Tiaan slipped around the corner to a washing trough, beyond which she spied another door. Could it be this easy? Ullii was paying her no attention. Edging it open, Tiaan found herself in a set of chambers like many she had seen in Tirthrax. She went through the bedchamber, out the far door and tiptoed around a gentle curve. Passages led three ways. Straight ahead lay a stair entirely made of glass. More extravagant than any she had looked at so far, it looped back and forth across the room like the flourishes on the end of a queen’s signature. She would be seen on it from top to bottom. But it led up, and that felt right.

As Tiaan reached the first loop of the stair she heard Nish’s bellow of rage. She bolted.

‘There she is!’ He took the glass treads three at a time, shaking the stair with every step.

She fled up and up. Nish gained slowly. At the top she encountered another stair, made of obsidian, then a third, a simple spiral barely wider than her hips. It was so steep that to look down caused sickening lurches in her stomach.

Light appeared above her. Daylight – a way out. She hauled herself up by her arms. A cavern opened out before her, a hemisphere scooped from the native rock of the mountain. The floor, walls and roof were like polished granite, the flat side a single sheet of glass five spans high. Outside lay a platform with a high-backed stone seat, and beyond that a sea of peaks and snow and ice went all the way to infinity. The sun was rising.

Tiaan ran up to the glass and stopped. It was inset into the stone on all sides. She pressed her hands against it but had to snatch them away – the glass was bitterly cold. If there was a door she could see no sign of it, nor any other way out. Putting her back to the glass, she waited. Nish was scarlet in the face, his step as unsteady as hers, but he drove himself on.

‘Don’t move!’ He lashed at her with the rope. One end caught her on the cheek. She cried out, he jerked her to him and swiftly bound her hands.

‘Call me what you like,’ he gritted, ‘I’ll not untie you again until we stand inside the gates of the manufactory.’

Ullii came creeping up the steps. After slowly circumnavigating the room, she looked out through the glass with her masked eyes.

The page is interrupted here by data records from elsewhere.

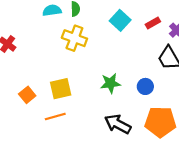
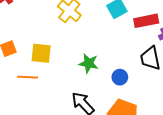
red rectangle: (153, 23) -> (146, 21), size x1.6

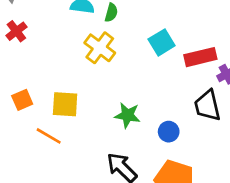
orange line: (28, 77) -> (49, 136), turned 30

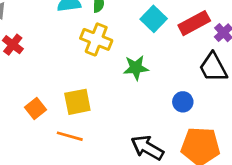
green star: (127, 115) -> (136, 68), moved

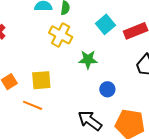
blue circle: (183, 102) -> (107, 89), moved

When Tiaan was so bound that she could move neither hands nor arms, Nish ran a length of rope from her to him. ‘Go down!’ he croaked, harsh as a raven.

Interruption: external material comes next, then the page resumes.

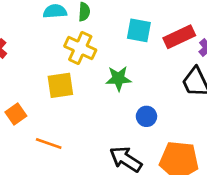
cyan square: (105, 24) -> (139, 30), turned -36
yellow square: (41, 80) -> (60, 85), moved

Dead inside, Tiaan obeyed. Should she take the first opportunity to fall and carry him with her? She had just set her foot on the top step when, with a whirr, the glass wall slid into the stone.

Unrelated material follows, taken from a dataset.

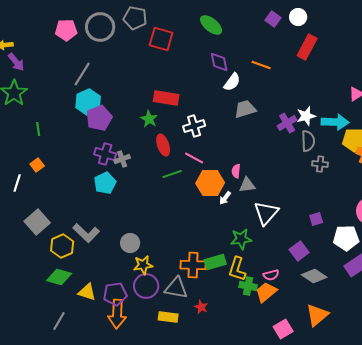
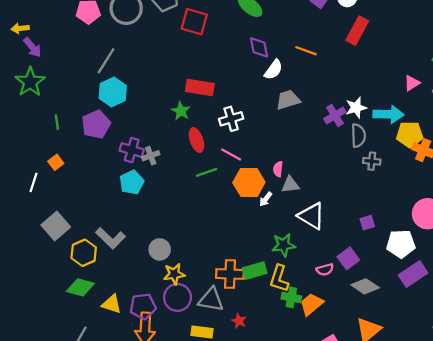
purple pentagon: (99, 118) -> (96, 124), moved
white triangle: (266, 213) -> (311, 216), turned -40
pink semicircle: (271, 275) -> (325, 270), moved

Nish spun around. ‘What’s that, Ullii?’

‘I can see the Art,’ Ullii said softly.

Someone rose from the seat. The figure turned, tossing back her hood. As she approached, the sun caught her hair, illuminating a few flame-red strands among the grey. Her hands were bare, the fingers remarkably long, almost twice the length of her palm. Aachim! Chills fizzed up and down Tiaan’s backbone.